WHAT THE EXERCISE ASKS — Pick out each line of the records that includes the string "Industry", and copy it.

Data excerpts —

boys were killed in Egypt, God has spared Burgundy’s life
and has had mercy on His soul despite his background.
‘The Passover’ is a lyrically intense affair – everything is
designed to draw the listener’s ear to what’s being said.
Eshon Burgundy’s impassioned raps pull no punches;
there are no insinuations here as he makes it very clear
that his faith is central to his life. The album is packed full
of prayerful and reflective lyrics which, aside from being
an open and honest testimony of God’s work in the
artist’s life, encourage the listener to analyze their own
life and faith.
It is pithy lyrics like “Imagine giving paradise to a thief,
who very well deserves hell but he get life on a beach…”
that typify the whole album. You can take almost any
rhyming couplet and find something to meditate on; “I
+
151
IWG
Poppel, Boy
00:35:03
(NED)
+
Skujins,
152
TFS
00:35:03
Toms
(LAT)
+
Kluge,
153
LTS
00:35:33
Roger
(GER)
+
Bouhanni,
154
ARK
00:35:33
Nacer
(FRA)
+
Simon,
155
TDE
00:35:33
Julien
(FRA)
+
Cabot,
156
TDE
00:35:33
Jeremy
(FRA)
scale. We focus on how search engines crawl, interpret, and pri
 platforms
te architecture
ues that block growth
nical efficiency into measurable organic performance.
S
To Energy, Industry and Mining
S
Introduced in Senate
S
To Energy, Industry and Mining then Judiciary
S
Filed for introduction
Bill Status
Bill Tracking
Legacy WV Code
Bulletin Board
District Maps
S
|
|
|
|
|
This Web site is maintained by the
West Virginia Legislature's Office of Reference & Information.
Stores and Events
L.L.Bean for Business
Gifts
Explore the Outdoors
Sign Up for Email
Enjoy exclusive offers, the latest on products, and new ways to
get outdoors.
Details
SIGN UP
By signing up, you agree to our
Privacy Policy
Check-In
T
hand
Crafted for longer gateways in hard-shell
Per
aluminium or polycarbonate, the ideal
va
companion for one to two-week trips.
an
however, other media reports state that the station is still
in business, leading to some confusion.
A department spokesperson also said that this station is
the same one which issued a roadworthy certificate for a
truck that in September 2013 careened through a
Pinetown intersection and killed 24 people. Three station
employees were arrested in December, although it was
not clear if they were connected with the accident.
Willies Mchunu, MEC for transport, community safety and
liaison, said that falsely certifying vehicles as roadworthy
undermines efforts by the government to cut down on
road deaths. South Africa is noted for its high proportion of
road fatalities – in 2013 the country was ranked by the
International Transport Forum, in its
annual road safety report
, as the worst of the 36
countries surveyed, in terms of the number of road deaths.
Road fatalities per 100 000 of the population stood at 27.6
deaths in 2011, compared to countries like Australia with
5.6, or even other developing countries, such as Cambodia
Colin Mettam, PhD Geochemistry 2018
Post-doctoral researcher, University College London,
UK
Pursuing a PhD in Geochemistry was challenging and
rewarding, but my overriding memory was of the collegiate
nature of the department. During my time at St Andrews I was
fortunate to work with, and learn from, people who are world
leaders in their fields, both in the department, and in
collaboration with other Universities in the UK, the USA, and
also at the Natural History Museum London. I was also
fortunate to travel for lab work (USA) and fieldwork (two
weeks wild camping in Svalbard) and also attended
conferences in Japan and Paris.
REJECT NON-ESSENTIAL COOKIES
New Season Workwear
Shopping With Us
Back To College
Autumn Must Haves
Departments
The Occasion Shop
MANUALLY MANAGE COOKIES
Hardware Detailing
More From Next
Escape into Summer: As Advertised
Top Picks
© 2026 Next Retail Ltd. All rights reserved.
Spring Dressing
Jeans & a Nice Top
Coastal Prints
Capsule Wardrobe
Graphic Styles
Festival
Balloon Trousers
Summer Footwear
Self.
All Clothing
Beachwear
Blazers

TASK RESPONSE —
To Energy, Industry and Mining
To Energy, Industry and Mining then Judiciary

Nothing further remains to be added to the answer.